• [WHAT THE TASK ASKS] Starting from the line that holds "of human colorectal", print every line through the end of the records, first and last included.

• [INFORMATION PROVIDED]
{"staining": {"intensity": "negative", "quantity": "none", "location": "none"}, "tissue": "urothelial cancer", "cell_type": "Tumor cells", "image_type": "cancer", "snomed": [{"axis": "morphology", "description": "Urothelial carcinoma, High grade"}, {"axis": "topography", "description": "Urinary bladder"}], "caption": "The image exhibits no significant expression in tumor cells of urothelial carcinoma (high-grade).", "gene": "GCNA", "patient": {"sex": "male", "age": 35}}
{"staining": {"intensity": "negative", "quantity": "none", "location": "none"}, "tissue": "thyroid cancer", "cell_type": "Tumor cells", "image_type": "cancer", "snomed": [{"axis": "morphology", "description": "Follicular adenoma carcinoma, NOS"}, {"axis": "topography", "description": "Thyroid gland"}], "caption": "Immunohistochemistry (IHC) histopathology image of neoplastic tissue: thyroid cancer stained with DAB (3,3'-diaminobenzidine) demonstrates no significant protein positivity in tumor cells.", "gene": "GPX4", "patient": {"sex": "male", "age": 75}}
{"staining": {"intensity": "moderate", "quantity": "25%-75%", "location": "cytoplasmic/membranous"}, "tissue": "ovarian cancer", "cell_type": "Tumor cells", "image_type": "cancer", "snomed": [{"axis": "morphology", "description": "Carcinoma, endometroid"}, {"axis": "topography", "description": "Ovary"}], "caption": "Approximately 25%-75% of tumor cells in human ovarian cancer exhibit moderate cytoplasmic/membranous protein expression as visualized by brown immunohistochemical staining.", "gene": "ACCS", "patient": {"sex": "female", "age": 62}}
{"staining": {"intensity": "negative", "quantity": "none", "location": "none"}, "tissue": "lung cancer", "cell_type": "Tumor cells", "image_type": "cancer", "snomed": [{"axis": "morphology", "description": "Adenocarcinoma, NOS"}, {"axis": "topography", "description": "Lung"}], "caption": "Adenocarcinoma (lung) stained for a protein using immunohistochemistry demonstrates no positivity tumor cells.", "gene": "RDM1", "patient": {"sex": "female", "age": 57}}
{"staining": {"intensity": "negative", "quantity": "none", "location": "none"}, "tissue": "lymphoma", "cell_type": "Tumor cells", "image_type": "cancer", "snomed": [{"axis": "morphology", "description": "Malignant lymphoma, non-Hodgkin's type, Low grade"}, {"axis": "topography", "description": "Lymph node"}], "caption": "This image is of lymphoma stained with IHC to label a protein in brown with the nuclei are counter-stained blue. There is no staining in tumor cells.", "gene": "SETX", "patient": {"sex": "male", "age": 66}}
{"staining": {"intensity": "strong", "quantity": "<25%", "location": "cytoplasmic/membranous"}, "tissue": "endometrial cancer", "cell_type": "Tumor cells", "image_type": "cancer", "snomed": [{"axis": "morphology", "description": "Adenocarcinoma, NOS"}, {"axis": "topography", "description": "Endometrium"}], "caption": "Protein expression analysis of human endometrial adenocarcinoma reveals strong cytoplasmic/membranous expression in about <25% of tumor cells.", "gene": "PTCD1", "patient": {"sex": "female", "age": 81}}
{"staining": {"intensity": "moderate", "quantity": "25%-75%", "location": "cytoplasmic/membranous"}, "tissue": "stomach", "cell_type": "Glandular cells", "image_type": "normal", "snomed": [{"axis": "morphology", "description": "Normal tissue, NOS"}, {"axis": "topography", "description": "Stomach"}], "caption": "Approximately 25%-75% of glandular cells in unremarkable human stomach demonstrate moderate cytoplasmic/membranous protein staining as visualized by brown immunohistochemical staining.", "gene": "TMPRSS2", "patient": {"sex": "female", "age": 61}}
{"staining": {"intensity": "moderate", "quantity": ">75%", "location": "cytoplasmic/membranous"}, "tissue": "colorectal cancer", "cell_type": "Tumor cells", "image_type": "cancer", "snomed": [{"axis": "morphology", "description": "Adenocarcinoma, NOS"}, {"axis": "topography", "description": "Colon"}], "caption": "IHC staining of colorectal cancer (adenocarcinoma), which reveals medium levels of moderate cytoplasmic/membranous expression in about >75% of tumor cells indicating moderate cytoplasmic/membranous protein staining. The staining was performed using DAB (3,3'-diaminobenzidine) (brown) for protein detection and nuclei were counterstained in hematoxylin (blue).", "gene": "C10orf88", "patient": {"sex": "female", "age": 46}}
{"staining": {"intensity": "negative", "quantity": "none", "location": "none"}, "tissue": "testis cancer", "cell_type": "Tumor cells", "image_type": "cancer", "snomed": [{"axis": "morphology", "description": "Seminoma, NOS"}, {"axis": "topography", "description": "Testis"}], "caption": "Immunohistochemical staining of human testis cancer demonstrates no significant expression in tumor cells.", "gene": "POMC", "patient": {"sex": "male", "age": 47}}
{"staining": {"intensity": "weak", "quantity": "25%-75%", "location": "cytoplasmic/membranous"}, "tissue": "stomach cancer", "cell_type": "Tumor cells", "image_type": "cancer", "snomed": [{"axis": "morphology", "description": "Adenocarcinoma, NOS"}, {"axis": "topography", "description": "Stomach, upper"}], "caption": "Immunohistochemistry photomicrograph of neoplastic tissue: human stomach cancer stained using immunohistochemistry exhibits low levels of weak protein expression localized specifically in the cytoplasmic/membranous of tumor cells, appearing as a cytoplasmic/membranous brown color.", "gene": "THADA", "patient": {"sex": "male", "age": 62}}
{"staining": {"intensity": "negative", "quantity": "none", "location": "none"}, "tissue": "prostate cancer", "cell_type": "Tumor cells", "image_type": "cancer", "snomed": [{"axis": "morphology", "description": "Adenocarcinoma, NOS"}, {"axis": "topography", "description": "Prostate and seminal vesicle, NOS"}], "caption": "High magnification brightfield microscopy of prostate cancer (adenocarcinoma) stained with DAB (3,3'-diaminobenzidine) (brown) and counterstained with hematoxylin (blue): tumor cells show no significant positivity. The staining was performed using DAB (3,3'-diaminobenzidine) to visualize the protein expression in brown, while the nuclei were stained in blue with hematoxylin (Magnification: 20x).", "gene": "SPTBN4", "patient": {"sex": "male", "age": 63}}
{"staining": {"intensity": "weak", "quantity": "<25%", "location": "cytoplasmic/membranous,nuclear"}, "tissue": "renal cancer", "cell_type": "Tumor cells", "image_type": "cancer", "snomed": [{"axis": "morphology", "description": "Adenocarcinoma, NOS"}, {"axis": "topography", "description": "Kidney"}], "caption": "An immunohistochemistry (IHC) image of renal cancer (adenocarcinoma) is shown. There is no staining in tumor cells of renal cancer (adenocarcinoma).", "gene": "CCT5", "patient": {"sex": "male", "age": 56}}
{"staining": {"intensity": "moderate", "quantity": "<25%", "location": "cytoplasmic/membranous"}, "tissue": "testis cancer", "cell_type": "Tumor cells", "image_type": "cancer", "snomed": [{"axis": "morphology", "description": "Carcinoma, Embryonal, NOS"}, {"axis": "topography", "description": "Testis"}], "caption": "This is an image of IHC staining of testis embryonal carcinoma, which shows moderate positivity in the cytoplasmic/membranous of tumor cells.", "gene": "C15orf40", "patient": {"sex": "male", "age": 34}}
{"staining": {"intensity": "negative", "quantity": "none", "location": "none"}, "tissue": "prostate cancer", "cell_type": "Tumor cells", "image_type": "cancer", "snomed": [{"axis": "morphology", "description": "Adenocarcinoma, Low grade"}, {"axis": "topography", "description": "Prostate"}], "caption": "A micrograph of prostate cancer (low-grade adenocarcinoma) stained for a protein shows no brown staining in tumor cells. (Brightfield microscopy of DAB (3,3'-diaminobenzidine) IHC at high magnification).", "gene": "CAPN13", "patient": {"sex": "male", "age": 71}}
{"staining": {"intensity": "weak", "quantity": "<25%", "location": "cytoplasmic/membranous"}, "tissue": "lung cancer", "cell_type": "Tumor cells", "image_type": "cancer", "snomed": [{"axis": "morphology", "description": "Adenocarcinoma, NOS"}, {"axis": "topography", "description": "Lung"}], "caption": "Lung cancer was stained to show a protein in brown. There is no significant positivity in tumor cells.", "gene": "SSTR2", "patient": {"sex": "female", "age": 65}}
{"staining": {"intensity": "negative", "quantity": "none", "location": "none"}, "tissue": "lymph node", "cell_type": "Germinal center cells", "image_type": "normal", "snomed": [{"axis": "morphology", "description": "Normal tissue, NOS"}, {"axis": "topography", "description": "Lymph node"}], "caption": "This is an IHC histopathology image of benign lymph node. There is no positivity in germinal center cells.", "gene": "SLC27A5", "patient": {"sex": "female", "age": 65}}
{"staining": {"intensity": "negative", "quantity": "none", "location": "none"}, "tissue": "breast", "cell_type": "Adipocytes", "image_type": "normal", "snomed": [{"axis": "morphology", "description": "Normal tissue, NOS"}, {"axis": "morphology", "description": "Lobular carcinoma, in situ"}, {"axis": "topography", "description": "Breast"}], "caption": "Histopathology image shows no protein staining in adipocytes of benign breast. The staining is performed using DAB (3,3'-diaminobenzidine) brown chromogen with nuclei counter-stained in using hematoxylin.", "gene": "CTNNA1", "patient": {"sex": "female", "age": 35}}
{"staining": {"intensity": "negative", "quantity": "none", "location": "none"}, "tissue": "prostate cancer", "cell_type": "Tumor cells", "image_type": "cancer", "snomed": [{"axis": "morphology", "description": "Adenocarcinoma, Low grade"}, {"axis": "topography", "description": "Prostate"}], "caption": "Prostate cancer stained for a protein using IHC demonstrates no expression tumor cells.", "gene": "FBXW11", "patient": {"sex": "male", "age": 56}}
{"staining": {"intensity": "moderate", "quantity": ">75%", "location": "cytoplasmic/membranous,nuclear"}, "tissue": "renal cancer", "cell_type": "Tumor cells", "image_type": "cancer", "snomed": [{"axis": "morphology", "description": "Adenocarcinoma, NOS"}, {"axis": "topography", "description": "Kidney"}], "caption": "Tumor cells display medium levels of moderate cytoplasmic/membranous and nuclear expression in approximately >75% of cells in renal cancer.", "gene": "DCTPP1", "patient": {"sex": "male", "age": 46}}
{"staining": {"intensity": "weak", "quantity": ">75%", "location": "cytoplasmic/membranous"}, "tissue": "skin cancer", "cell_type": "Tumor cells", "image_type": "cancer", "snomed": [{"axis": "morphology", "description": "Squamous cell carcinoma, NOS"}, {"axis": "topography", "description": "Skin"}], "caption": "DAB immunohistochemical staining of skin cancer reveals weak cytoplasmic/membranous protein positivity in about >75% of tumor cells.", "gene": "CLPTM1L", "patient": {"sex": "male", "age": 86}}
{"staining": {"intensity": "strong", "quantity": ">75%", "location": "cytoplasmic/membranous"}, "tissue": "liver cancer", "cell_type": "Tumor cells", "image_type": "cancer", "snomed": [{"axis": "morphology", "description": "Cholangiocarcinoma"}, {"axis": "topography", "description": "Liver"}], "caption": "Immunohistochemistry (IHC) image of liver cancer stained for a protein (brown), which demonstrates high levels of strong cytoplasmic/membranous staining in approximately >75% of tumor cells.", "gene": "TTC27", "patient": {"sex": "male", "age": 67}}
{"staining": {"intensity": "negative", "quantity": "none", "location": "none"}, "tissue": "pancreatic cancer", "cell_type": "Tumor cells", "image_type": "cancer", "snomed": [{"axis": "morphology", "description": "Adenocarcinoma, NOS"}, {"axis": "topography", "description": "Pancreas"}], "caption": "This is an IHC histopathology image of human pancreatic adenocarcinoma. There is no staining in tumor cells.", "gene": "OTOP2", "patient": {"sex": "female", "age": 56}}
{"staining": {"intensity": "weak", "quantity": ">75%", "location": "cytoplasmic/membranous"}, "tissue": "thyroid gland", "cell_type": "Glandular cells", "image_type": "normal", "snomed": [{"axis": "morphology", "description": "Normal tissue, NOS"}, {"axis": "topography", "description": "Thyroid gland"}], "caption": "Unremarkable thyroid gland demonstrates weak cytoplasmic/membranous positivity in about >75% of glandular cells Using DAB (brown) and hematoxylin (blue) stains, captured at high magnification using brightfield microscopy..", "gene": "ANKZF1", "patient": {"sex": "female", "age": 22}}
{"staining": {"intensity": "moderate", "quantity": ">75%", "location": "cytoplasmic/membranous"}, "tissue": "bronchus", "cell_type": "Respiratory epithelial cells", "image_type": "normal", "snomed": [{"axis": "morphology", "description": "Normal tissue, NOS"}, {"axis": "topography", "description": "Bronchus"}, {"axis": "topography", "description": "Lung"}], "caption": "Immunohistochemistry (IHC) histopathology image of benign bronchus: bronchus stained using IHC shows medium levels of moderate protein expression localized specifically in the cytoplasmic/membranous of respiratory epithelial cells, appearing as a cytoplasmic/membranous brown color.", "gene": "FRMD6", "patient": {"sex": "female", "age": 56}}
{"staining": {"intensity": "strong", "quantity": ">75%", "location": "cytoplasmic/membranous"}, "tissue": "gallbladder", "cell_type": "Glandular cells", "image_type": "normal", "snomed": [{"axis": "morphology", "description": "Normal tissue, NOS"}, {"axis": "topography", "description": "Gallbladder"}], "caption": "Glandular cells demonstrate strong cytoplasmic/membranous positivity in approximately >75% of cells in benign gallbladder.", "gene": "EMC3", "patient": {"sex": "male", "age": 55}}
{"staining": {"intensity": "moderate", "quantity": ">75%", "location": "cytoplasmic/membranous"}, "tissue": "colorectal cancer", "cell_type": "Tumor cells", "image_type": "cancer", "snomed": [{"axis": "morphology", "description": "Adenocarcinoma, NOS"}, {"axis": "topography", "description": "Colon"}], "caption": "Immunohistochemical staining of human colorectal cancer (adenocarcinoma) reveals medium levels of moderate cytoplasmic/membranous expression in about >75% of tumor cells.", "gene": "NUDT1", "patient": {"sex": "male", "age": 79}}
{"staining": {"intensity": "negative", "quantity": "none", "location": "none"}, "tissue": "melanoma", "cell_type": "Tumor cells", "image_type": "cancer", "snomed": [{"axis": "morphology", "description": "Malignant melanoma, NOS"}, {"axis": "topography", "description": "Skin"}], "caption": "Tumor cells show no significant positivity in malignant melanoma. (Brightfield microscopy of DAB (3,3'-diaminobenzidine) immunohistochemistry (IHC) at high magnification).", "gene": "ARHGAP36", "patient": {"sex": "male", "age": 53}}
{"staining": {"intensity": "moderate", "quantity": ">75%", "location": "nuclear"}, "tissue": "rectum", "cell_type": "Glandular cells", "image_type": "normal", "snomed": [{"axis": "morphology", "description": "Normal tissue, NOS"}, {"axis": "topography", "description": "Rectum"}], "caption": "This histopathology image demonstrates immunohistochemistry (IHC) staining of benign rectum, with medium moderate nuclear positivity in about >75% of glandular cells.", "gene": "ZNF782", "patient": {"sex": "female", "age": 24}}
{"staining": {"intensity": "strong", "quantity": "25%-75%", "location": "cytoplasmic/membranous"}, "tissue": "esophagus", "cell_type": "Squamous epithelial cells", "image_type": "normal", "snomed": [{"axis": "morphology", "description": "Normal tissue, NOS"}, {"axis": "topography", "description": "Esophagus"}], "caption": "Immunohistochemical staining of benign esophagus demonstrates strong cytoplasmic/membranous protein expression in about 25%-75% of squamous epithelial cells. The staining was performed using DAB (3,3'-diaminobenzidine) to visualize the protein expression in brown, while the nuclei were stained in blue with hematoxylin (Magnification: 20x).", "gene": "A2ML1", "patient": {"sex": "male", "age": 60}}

• [ANSWER TO THIS TASK]
{"staining": {"intensity": "moderate", "quantity": ">75%", "location": "cytoplasmic/membranous"}, "tissue": "colorectal cancer", "cell_type": "Tumor cells", "image_type": "cancer", "snomed": [{"axis": "morphology", "description": "Adenocarcinoma, NOS"}, {"axis": "topography", "description": "Colon"}], "caption": "Immunohistochemical staining of human colorectal cancer (adenocarcinoma) reveals medium levels of moderate cytoplasmic/membranous expression in about >75% of tumor cells.", "gene": "NUDT1", "patient": {"sex": "male", "age": 79}}
{"staining": {"intensity": "negative", "quantity": "none", "location": "none"}, "tissue": "melanoma", "cell_type": "Tumor cells", "image_type": "cancer", "snomed": [{"axis": "morphology", "description": "Malignant melanoma, NOS"}, {"axis": "topography", "description": "Skin"}], "caption": "Tumor cells show no significant positivity in malignant melanoma. (Brightfield microscopy of DAB (3,3'-diaminobenzidine) immunohistochemistry (IHC) at high magnification).", "gene": "ARHGAP36", "patient": {"sex": "male", "age": 53}}
{"staining": {"intensity": "moderate", "quantity": ">75%", "location": "nuclear"}, "tissue": "rectum", "cell_type": "Glandular cells", "image_type": "normal", "snomed": [{"axis": "morphology", "description": "Normal tissue, NOS"}, {"axis": "topography", "description": "Rectum"}], "caption": "This histopathology image demonstrates immunohistochemistry (IHC) staining of benign rectum, with medium moderate nuclear positivity in about >75% of glandular cells.", "gene": "ZNF782", "patient": {"sex": "female", "age": 24}}
{"staining": {"intensity": "strong", "quantity": "25%-75%", "location": "cytoplasmic/membranous"}, "tissue": "esophagus", "cell_type": "Squamous epithelial cells", "image_type": "normal", "snomed": [{"axis": "morphology", "description": "Normal tissue, NOS"}, {"axis": "topography", "description": "Esophagus"}], "caption": "Immunohistochemical staining of benign esophagus demonstrates strong cytoplasmic/membranous protein expression in about 25%-75% of squamous epithelial cells. The staining was performed using DAB (3,3'-diaminobenzidine) to visualize the protein expression in brown, while the nuclei were stained in blue with hematoxylin (Magnification: 20x).", "gene": "A2ML1", "patient": {"sex": "male", "age": 60}}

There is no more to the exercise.